*Assignment:* Can you edit the article about the Bryn Mawr weight-loss email below, starting at "The Fitness Onward" and ending at "issued an apology.", and give that part again with "horror" changed to "dismay"?
*** Opening of Excerpt to read ***
Bryn Mawr College is under fire for an email sent by the school's Health Center encouraging students with "elevated BMIs" to join a weight-loss program.

Rudrani Sarma, a junior at the small, all-female liberal arts school, expressed her disappointment with the email blast by posting an open letter to the school on Facebook.

"Sending your students a message 'inviting' them to take a weight loss class because they're on a 'list of students with elevated BMI's' is not ethical. It's problematic, it's hurtful, and it's just plain stupid," she wrote.

After commenting on the original email, Sarma received a response explaining that she had accidently received it because a nurse had entered her height incorrectly in the Health Center's database, qualifying her for the free program – which has been offered in the past.



The Fitness Onward to Weight Loss Success, or Fitness OWLS Program, "is designed to develop strategies for students to improve their overall health and fitness, and focus on developing a healthy lifestyle through nutrition, exercise, overall well-being and weight loss," reads the course description.

"My first reaction to this was obviously horror. I felt awful to be targeted like that," Sarma told the Swarthmore Phoenix. "I felt like it was an incredibly impersonal email and just incredibly unethical to receive something like this. I just thought of all of the other students that might have a problem with weight who received this email and how horrible they must feel."

In response to the controversy, Bryn Mawr's Health Center director Kay C. Kerr issued an apology.

"On behalf of everyone involved with this program, I sincerely apologize to anyone who has been upset or offended by our communications, and I want to reassure the community that we will rethink our approaches and our assumptions moving forward," she said.
*** Close of Excerpt to read ***
*** Opening of Data excerpts ***
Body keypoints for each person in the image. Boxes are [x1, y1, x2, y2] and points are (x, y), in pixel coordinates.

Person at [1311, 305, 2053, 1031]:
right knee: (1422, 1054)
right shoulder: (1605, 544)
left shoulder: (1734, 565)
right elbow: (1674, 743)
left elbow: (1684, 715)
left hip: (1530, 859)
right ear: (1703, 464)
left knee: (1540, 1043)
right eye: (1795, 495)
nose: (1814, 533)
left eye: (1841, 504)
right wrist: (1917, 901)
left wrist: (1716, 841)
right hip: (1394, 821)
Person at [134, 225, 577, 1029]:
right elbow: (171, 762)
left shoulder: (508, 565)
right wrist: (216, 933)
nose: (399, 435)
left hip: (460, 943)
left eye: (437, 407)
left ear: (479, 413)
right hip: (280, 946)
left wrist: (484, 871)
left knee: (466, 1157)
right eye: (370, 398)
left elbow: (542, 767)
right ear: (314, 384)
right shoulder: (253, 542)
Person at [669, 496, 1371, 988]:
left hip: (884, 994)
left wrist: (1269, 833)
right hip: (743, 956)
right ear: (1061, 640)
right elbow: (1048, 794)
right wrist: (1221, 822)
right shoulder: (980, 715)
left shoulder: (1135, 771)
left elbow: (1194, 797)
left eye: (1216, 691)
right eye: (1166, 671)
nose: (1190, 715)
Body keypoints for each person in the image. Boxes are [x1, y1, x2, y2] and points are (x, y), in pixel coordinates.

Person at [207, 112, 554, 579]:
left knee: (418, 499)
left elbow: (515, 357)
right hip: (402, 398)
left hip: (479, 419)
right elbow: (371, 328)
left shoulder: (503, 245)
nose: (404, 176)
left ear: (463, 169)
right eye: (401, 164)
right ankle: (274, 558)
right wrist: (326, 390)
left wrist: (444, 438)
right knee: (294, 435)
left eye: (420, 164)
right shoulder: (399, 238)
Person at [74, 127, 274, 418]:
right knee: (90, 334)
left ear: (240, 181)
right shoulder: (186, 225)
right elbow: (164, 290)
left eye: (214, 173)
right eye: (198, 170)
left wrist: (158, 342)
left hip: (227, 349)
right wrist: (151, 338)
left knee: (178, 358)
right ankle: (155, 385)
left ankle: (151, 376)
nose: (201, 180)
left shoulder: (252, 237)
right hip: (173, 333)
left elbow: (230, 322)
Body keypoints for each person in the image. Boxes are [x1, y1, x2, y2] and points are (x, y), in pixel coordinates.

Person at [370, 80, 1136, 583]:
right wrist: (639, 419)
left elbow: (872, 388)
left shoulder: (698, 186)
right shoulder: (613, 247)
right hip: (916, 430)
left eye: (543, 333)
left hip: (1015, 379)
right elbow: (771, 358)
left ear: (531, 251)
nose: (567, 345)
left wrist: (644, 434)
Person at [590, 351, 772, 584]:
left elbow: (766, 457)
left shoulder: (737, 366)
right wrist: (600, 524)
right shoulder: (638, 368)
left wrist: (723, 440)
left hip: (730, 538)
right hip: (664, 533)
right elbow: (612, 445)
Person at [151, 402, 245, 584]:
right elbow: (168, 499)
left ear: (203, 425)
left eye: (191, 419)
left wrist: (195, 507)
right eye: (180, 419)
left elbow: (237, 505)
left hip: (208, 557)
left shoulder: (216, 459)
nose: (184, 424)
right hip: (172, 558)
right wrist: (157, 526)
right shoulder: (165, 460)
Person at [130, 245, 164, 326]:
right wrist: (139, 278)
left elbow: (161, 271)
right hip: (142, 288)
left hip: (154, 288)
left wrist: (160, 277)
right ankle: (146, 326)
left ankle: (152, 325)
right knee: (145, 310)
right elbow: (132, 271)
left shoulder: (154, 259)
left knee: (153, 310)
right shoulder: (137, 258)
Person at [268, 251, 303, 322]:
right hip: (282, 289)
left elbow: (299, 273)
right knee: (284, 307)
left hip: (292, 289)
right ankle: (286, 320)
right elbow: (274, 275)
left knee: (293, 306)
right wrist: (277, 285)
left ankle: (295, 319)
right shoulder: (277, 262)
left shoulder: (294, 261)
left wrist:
*** Close of Data excerpts ***
*Written solution:*
The Fitness Onward to Weight Loss Success, or Fitness OWLS Program, "is designed to develop strategies for students to improve their overall health and fitness, and focus on developing a healthy lifestyle through nutrition, exercise, overall well-being and weight loss," reads the course description.

"My first reaction to this was obviously dismay. I felt awful to be targeted like that," Sarma told the Swarthmore Phoenix. "I felt like it was an incredibly impersonal email and just incredibly unethical to receive something like this. I just thought of all of the other students that might have a problem with weight who received this email and how horrible they must feel."

In response to the controversy, Bryn Mawr's Health Center director Kay C. Kerr issued an apology.